Yuan Bo, Raucci Maria Grazia, Fan Yujiang, Zhu Xiangdong, Yang Xiao, Zhang Xingdong, Santin Matteo, Ambrosio Luigi
National Engineering Research Center for Biomaterials, Sichuan University, Chengdu 610064, China.
J Mater Chem B. 2018 Dec 21;6(47):7974-7984. doi: 10.1039/c8tb02526f. Epub 2018 Nov 20.

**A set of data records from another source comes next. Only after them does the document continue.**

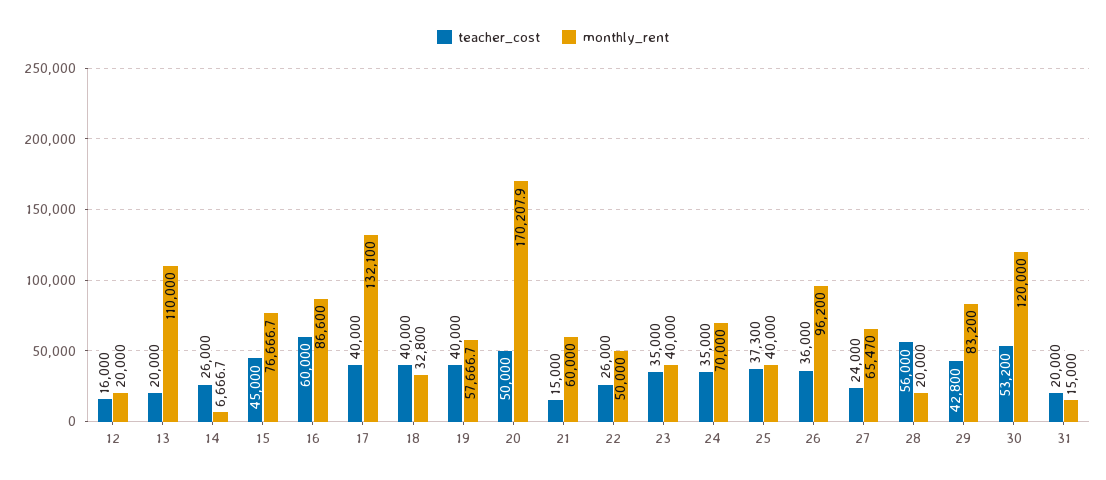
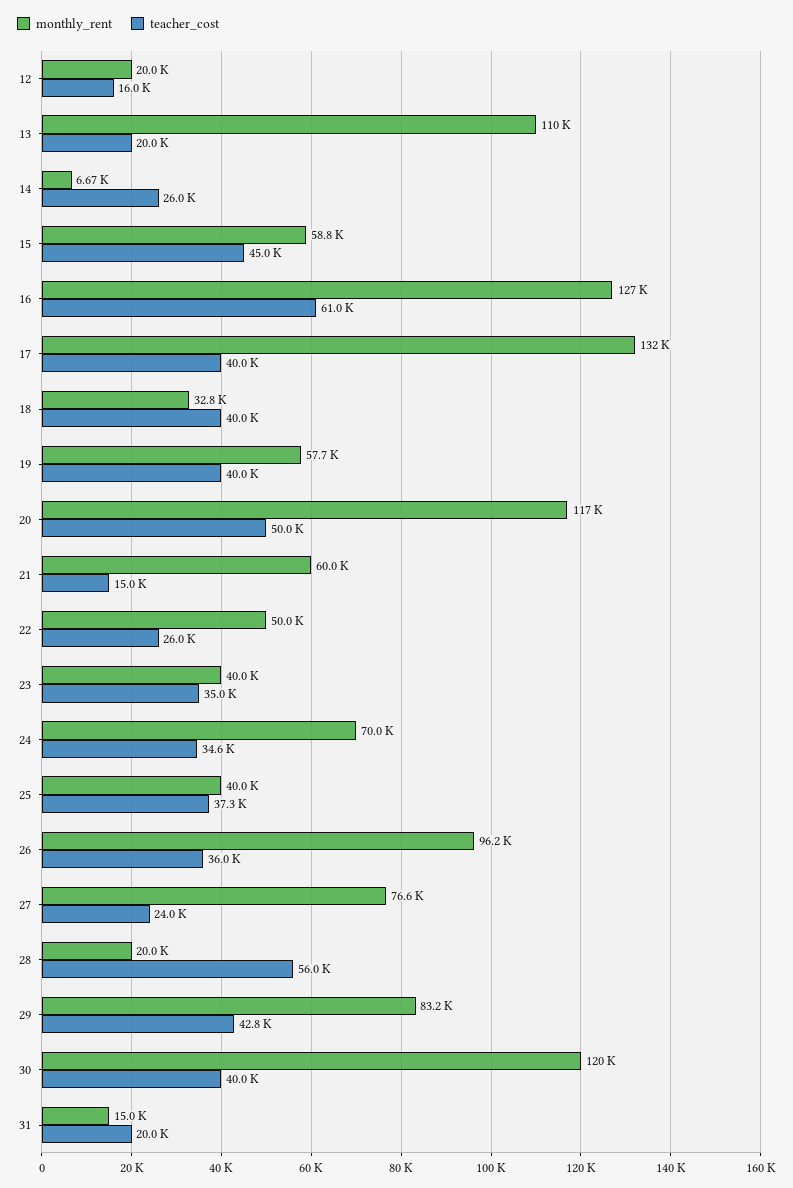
monthly_rent, 15: 76666.7 -> 58800
teacher_cost, 16: 60000 -> 61000
monthly_rent, 16: 86600 -> 127000
monthly_rent, 20: 170207.9 -> 117000
teacher_cost, 24: 35000 -> 34600
monthly_rent, 27: 65470 -> 76600
teacher_cost, 30: 53200 -> 40000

The control of the inflammatory response induced by the implantation of foreign biomaterials is fundamental in determining tissue healing. It has been shown that the activation of specific macrophage pathways upon contact with a biomaterial can lead either to a chronic inflammation preventing a physiological tissue repair or to an improved tissue healing. In the case of bone repair, calcium phosphate cements with good osteoconductivity properties have been successfully applied in bone defect filling and repair, but poor handling properties, insufficient viscous flow and unmatched degradation rate are still problems that remain unsolved. In this study, a strontium-doped hydroxyapatite (HA) gel was modified by integrating branched poly(epsilon-lysine) dendrons with third-generation branches exposing phosphoserine (SrHA/G3-K PS). The interaction of this material with macrophages was investigated in vitro, focusing on the secretion and gene expression of specific pro-inflammatory cytokines. Our results showed that the addition of strontium and G3-K PS to HA sol-gel could down-regulate the gene expression of inflammatory factors such as IL-1β, TNF-α and MCP-1, while increasing the gene expression of IL-6, a cytokine known for its osteogenic effect. These results were further confirmed by ELISA test of the respective protein concentrations. When exposed to supernatants of macrophage culture in the presence of strontium and G3-K PS, osteoblast viability was promoted with elevated osteogenic gene markers, in terms of OPG, ALP, OCN and COL-I. In vivo implantation experiments using an osteoporotic rat model with bone defect further confirmed that the addition of G3-K PS to HA could dramatically promote new bone regeneration. Although the introduction of strontium improved the degradation properties of the injectable materials, no positive effect on promoting in vivo bone regeneration was observed.
控制由植入外来生物材料引起的炎症反应是决定组织愈合的关键。研究表明,生物材料与巨噬细胞接触后特定巨噬细胞途径的激活,要么导致慢性炎症从而阻碍生理性组织修复,要么促进组织愈合。在骨修复方面,具有良好骨传导性能的磷酸钙骨水泥已成功应用于骨缺损填充和修复,但操作性能差、粘性流动不足以及降解速率不匹配等问题仍未解决。在本研究中,通过将带有暴露磷酸丝氨酸的第三代分支的支化聚(ε-赖氨酸)树枝状分子整合到锶掺杂羟基磷灰石(HA)凝胶中,对其进行了改性(SrHA/G3-K PS)。在体外研究了这种材料与巨噬细胞的相互作用,重点关注特定促炎细胞因子的分泌和基因表达。我们的结果表明,向HA溶胶-凝胶中添加锶和G3-K PS可以下调炎症因子如IL-1β、TNF-α和MCP-1的基因表达,同时增加IL-6的基因表达,IL-6是一种以其成骨作用而闻名的细胞因子。相应蛋白质浓度的ELISA测试进一步证实了这些结果。当在锶和G3-K PS存在的情况下暴露于巨噬细胞培养上清液时,成骨细胞活力得到促进,成骨基因标志物OPG、ALP、OCN和COL-I水平升高。使用骨质疏松性骨缺损大鼠模型进行的体内植入实验进一步证实,向HA中添加G3-K PS可以显著促进新骨再生。虽然锶的引入改善了可注射材料的降解性能,但未观察到对促进体内骨再生的积极作用。